I used to see my colleagues, carrying with them a pregnancy near term, climbing up on their career ladders, breastfeeding their children while carrying on with their careers. Wearing red lipstick and killer heels, all while strolling down a mall with their toddler.

I mean, how?!?

How come I had to stop and pause when I was breastfeeding. How come I had to look like a ragged old baboon during all those times. How come I couldn't even spend a night out without rushing home in time to tuck them to bed.

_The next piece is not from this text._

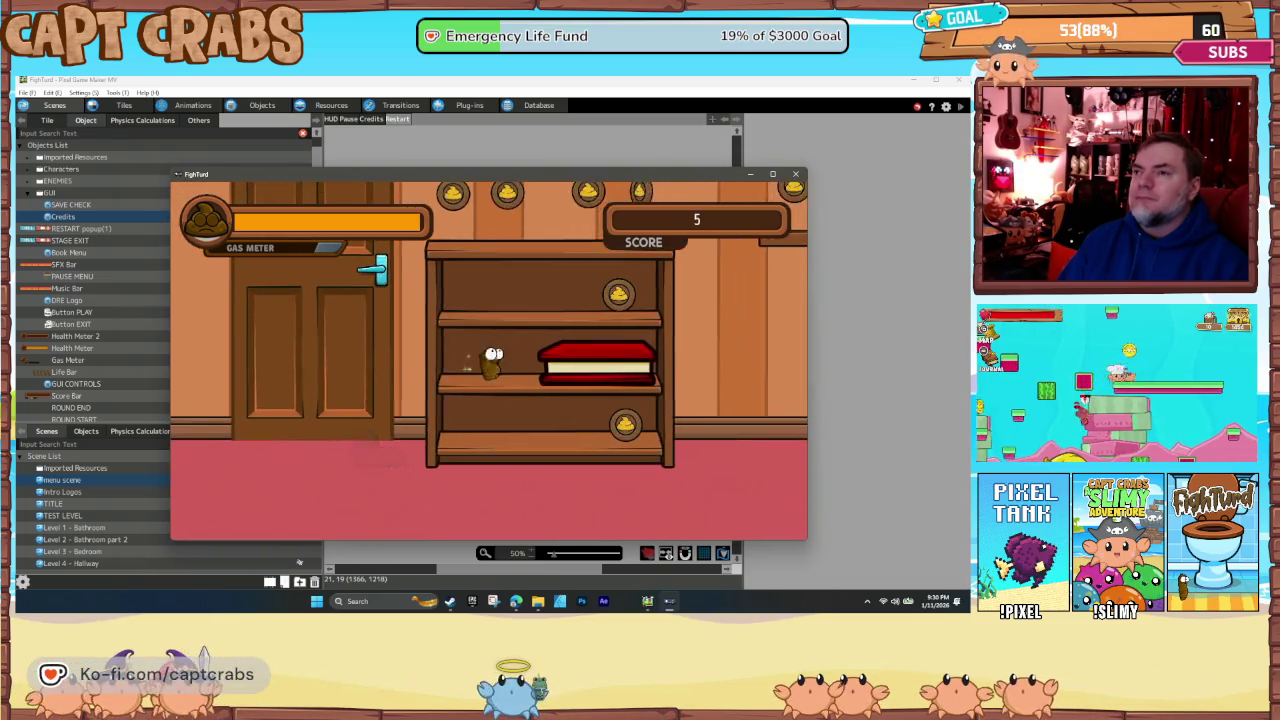
key("Left")
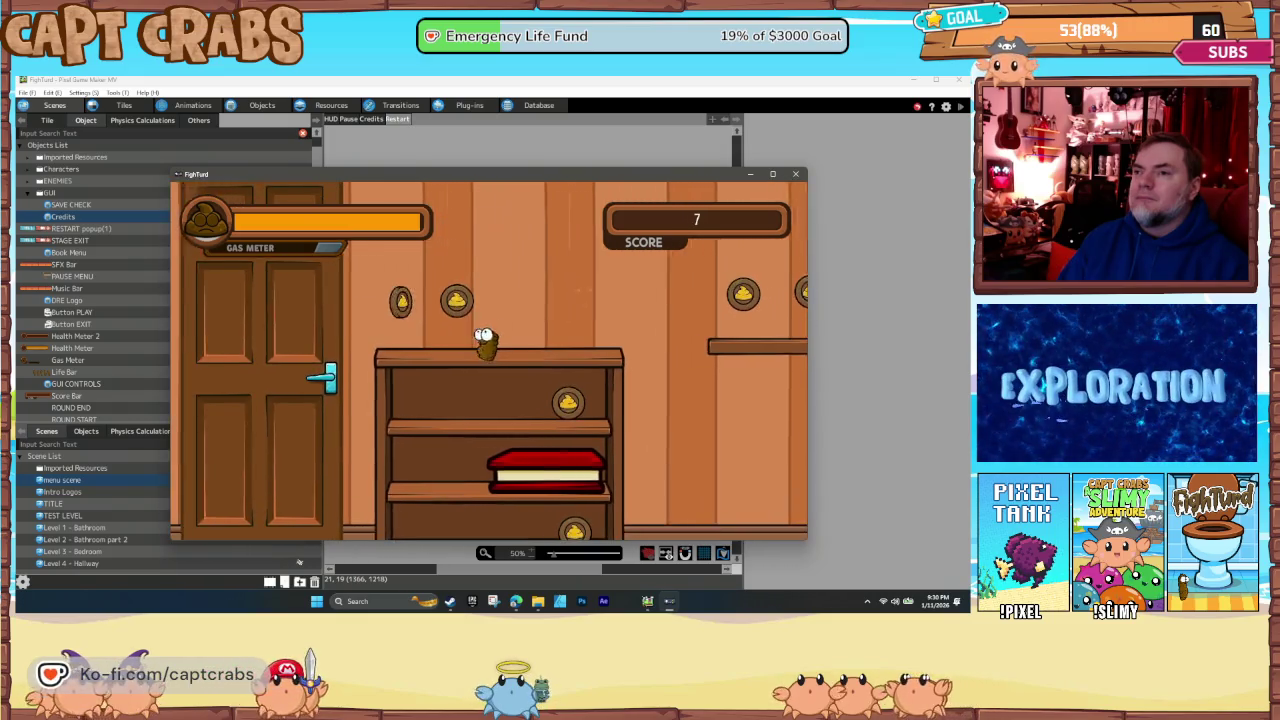
key("Right")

And then it hit me, because their significant other carried the heavier weightload. Because I was not willing to submit 100% to how my children will be raised if I let go of some of the responsibility and pass over the baton to that significant other.

Because we simply had

different priorities.

Did I regret it?

Hell yes, at first. Yes.

I honestly despised my situation with all my heart.

But now, I realized it was just meant to be. (Yeah that's what losers would say to make themselves feel better, LOL)

But yes, it's meant to be. I would give my everything to make sure I oversee who my children's friends are, to make sure they are in the right group, to make sure they know what is right and wrong.

And then, slowly, I would be able to let go. Not to be their shock absorber when times go awry. But make sure they are well oiled enough to be able to endure whatever life throws their way.

So, whatever step you are in now in your ladder, just look behind you, you might have fallen somewhere along the way, paused midstep, sprained yourself. But at the end of it all, you were able to pull yourself up and take that next step.

Just keep on going Momma. Everything's going to be alright.